E o Kanye West? Como foi o caminho até ele? 

Tudo começou com o Ty Dolla $ign. Na época, eles estavam fazendo o segundo álbum do “Vultures”. Sabia que o Kanye poderia estar com ele. Então fiz uma pasta diferente e coloquei “Papatinho from Brasil”. Nela coloquei beats que eu tinha certeza que, se eles apertassem o play, iriam me chamar para o estúdio.

No dia seguinte, eu estava em uma sessão de estúdio quando o Max Martin apareceu e começou a participar. Essa história é surreal: recebi um SMS do Ty Dolla dizendo ‘Venha sozinho ao Hotel Bel-Air’, e eu estava com o Max Martin, não podia sair. Ganhei tempo perguntando que horas e qual era o quarto, porque rapper demora para responder.

Saí e fui sem saber o que esperar, mas meio pensando na possibilidade. Depois do primeiro encontro, fiquei dias trabalhando no quarto do hotel. De fato, éramos eu, Kanye West e Ty Dolla $ign trabalhando por horas. Recebi mais de 30 músicas para fazer o que quisesse. É sensacional como ele trabalha, tanto como líder musical quanto como maestro da sessão.

Você está revisitando os primórdios do funk com seu novo álbum, “MPC (Música Popular Carioca)”. Quando você começou essa ideia?

O nome Música Popular Carioca vem com a sigla MPC, que é o instrumento que uso para produzir. É um projeto do Rio de Janeiro com a estética dos anos 1990, gravei com o microfone dinâmico para dar aquela vibe da época. Aproveitei isso e fui até alguns artistas, o Cidinho, por exemplo, é muito difícil tirá-lo da Cidade de Deus, gravei ele num banheiro.

Além dele, Anitta, Cabelinho, Fernanda Abreu e TZ da Coronel são alguns dos vários nomes da música urbana carioca que participam do álbum. 

Quando você percebeu que era hora de expandir seus projetos para além da produção? 

Quando completei dez anos de carreira, em 2016, criei a Papatunes. Tudo começou com o nome: eu queria algo que tivesse relação com Papatinho, mas que tivesse a cara de uma empresa. Meu irmão é meu sócio; ele se especializou na parte empresarial e em eventos. Eu precisava de uma pessoa sagaz para assumir a responsabilidade de uma label de rap.

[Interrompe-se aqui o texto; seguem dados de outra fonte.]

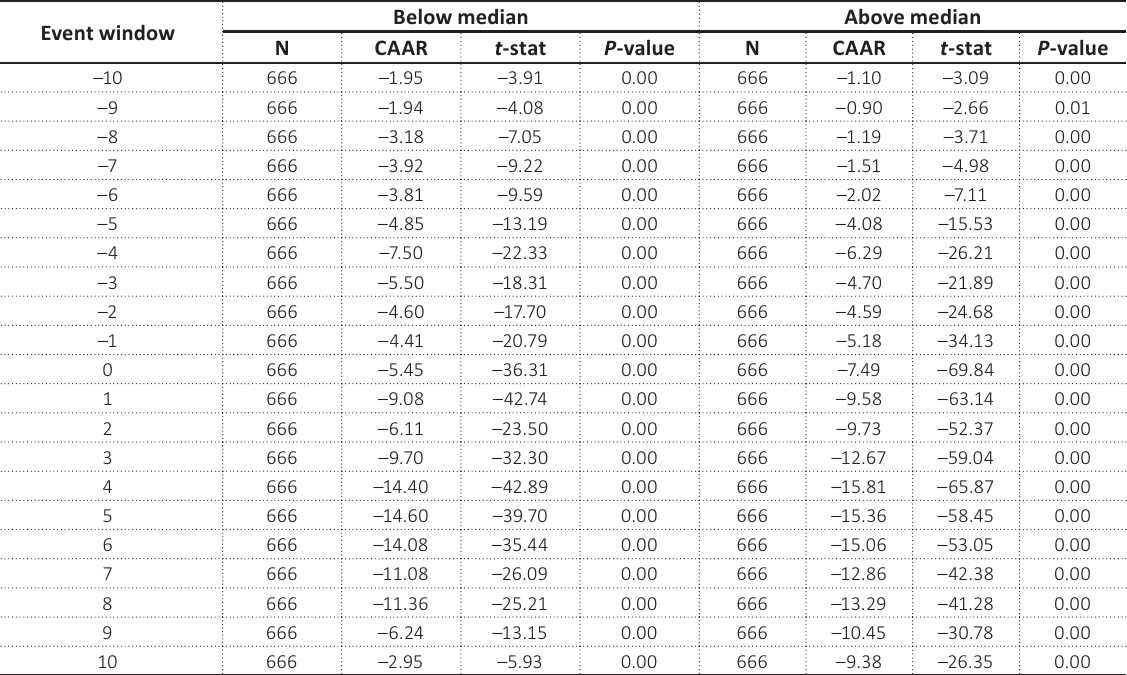
Table 7. Day wise CAAR for both above-median and below-median market capitalization firms on the COVID-19 outbreak in different event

Nosso primeiro artista foi um moleque que batalhava com o boné da ConeCrew em São Gonçalo, chamando muita atenção no YouTube: o Orochi. Depois veio o L7nnon, um moleque especial que apareceu na nossa vida. Ele era um skatista que fazia umas rimas e virou um rapper de primeira que anda no skate. 

Esse projeto abriu portas para os shows. Nós criamos uma label, o Baile do Papato, onde eu tinha o meu show, convidava os artistas e organizava o evento. Tudo isso foi caminhando até que cheguei ao Rock in Rio, no palco Sunset, que foi um grande desafio em 2022. No show, eu já contei um pouco da história do funk com o rap, misturando Cidinho e Doca com Hariel e L7nnon, Carol de Niterói com orquestra e dançarinos. Tudo isso junto em um show bem desenhado, eleito pela crítica entre os top 10 do Rock in Rio daquele ano, e eu não esperava conseguir virar DJ. Minha maior paixão é produzir música. Eu moro no estúdio, mas passei a gostar também de fazer shows como DJ.